Pasar Modal Syariah

SUDUT EKONOMI | Suatu gejala dalam kehidupan dunia perusahaan sekarang ini adalah bahwa perusahaan tidak lagi berpuas diri bergerak dalam skala kecil, melainkan dalam skala besar. Untuk itu, perusahaan tersebut tentunya memerlukan modal.

Dari sini ada beberapa alternatif pilihan yang dapat diambil oleh perusahaan tersebut sebagai upaya untuk pemenuhan modal tersebut, yaitu melalui bank, pasar modal, atau lembaga pembiayaan sebagai sumber perdagangannya. Jika pemilih jatuh pada pasar modal, perusahaan tersebut akan berhadapan dengan investor di pasar modal. Investor di pasar modal adalah masyarakat. Dari masyarakat, perusahaan akan memperoleh tambahan modal yang akan dipakai untuk mengembangkan perusahaan dalam skala yang lebih besar tersebut.[1]

Pasar modal merupakan pasar untuk berbagai instrumen keuangan jangka panjang yang bisa diperjual belikan, baik dalam bentuk utang, ekuitas (saham), instrumen derivatif, maupun instrumen lainnya. Pasar modal merupakan sarana pendanaan bagi perusahaan maupun instansi lain (mislanya pemerintah) dan sarana bagi kegiatan berinvestasi bagi para insvestor. Dengan demikian, pasar modal memfasilitasi berbagai sarana dan prasarana kegiatan jual beli dan kegiatan terkait lainnya.[2]

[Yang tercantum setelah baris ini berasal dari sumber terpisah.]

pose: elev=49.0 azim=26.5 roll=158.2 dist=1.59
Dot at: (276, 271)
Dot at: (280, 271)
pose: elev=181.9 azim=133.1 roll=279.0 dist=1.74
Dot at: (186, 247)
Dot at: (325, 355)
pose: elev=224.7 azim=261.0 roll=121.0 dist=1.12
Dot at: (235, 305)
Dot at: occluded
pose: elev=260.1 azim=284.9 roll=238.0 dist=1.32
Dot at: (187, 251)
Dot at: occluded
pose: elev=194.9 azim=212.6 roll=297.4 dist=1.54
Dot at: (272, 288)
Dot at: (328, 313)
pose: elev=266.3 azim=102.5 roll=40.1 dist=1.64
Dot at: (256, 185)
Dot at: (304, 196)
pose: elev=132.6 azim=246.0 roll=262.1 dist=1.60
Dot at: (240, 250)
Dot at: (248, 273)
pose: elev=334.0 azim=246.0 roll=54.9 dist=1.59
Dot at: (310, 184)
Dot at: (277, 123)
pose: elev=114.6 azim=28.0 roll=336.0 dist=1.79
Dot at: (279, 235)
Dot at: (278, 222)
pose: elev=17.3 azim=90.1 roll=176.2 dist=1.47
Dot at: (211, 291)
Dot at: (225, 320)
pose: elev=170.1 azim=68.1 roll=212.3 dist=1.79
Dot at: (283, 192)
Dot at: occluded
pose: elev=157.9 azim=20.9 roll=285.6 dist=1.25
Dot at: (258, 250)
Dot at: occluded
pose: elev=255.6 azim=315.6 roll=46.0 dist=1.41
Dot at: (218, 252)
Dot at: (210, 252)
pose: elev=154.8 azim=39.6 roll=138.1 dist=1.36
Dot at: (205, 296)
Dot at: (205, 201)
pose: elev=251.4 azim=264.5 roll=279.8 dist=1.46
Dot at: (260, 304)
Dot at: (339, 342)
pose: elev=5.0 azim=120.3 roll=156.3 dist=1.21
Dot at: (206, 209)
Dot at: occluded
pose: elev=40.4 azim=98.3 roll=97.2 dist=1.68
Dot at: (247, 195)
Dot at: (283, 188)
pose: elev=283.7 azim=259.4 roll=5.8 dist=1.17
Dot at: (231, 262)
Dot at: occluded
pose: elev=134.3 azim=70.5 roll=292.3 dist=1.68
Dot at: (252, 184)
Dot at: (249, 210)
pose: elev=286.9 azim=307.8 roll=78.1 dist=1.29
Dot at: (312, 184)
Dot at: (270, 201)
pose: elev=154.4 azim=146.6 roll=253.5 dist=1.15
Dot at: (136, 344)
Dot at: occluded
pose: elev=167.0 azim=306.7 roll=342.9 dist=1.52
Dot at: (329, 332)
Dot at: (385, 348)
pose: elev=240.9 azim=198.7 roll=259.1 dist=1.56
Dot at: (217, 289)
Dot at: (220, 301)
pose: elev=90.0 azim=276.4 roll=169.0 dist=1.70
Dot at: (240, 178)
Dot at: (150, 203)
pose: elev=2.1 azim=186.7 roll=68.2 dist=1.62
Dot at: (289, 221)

Pasar modal syariah adalah pasar modal yang dijalankan dengan konsep syariah, dimana setiap perdagangan surat berharga mentaati ketentuan transaksi sesuai dengan ketentuan syariah. Pasar modal syariah tidak hanya ada dan berkembang di Indonesia tetapi juga di negara-negara lain, seperti negara Malaysia. Lembaga yang pertama kali menaruh perhatian di dalam mengoperasikan portofolionya dengan manajemen portofolio syariah di pasar syariah adalah Amanah Income fund yang didirikan pada bulan juni 1986 oleh para anggota The North American Islamic Trust yang bermarkas di Indiana Amerika Serikat.[3]

Dengan latar belakang mayoritas penduduk muslim, instrumen investasi di pasar modal juga bergerak memunculkan produk-produk investasi berbasis syariah, ada saham syariah, obligasi syariah, serta reksadana syariah. Penerapan prinsip-prinsip syariah dalam kegiatan transaksi ekonomi pasar modal turut andil dalam pengembangan instrumen tersebut. Prinsip-prinsip yang harus ditinggalkan itu seperti ribadan perjudian.

Dari pengertian lain Pasar modal syariah adalah pasar modal yang seluruh mekanisme kegiatannya terutama mengenai emiten, jenis efek yang diperdagangkan dan mekanisme perdagangannya telah sesuai dengan prinsip-prinsip syariah. Sedangkan yang dimaksud dengan efek syariah adalah efek sebagaimana dimaksud dalam peraturan perundang-undangan di bidang pasar modal yang akad pengelolaan perusahaan maupun cara penerbitannya memenuhi prinsip-prinsip syariah.[4]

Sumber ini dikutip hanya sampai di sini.